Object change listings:
____________
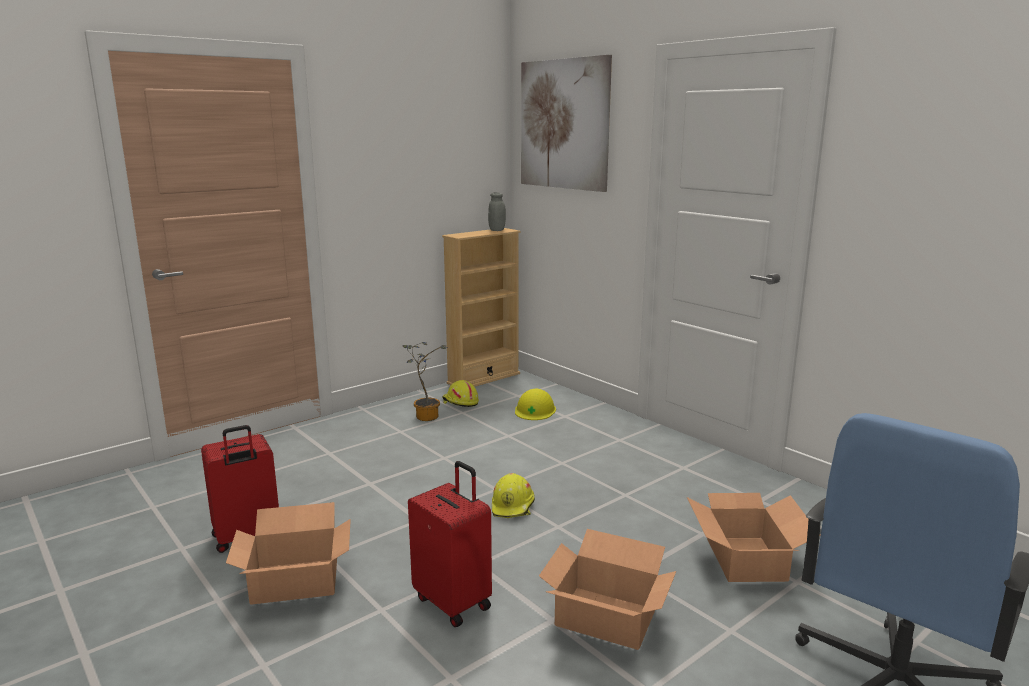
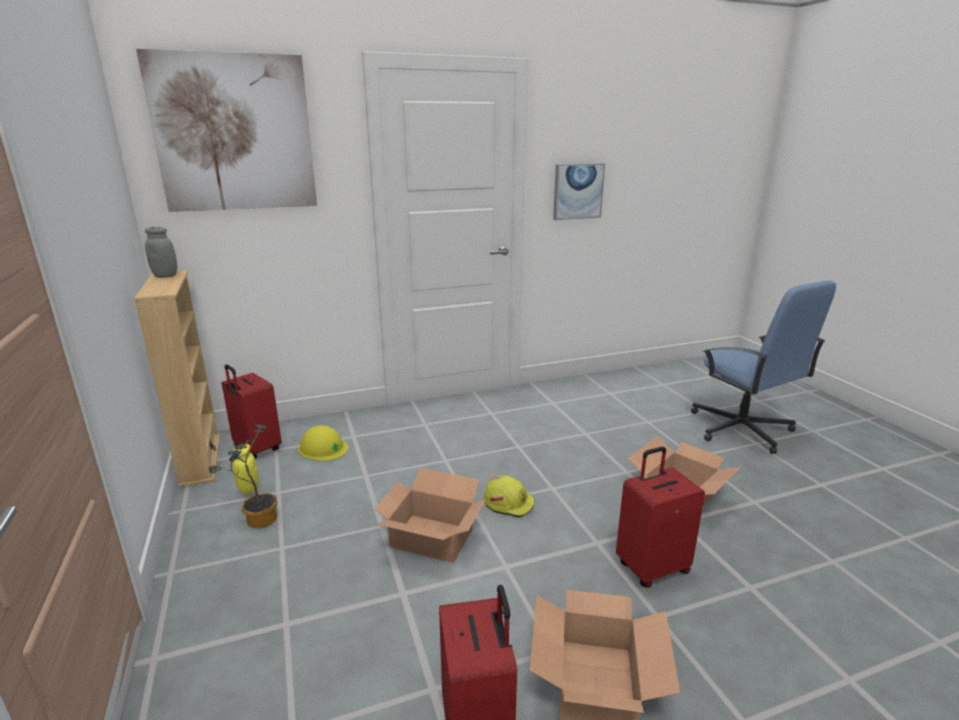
camera: 70 degrees left, 5 degrees up
(460, 402) = (248, 488): yellow hard hat -> yellow jar
(512, 389) = (256, 449): none -> red suitcase
(746, 558) = (620, 428): cardboard box -> cardboard box (431, 537)
(899, 216) = (578, 191): none -> picture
____________
Task directions: Exactly as they appear, write out the lines from the one containing "(460, 402) = (248, 488): yellow" through the final line of the entries above, both included.

Your solution:
(460, 402) = (248, 488): yellow hard hat -> yellow jar
(512, 389) = (256, 449): none -> red suitcase
(746, 558) = (620, 428): cardboard box -> cardboard box (431, 537)
(899, 216) = (578, 191): none -> picture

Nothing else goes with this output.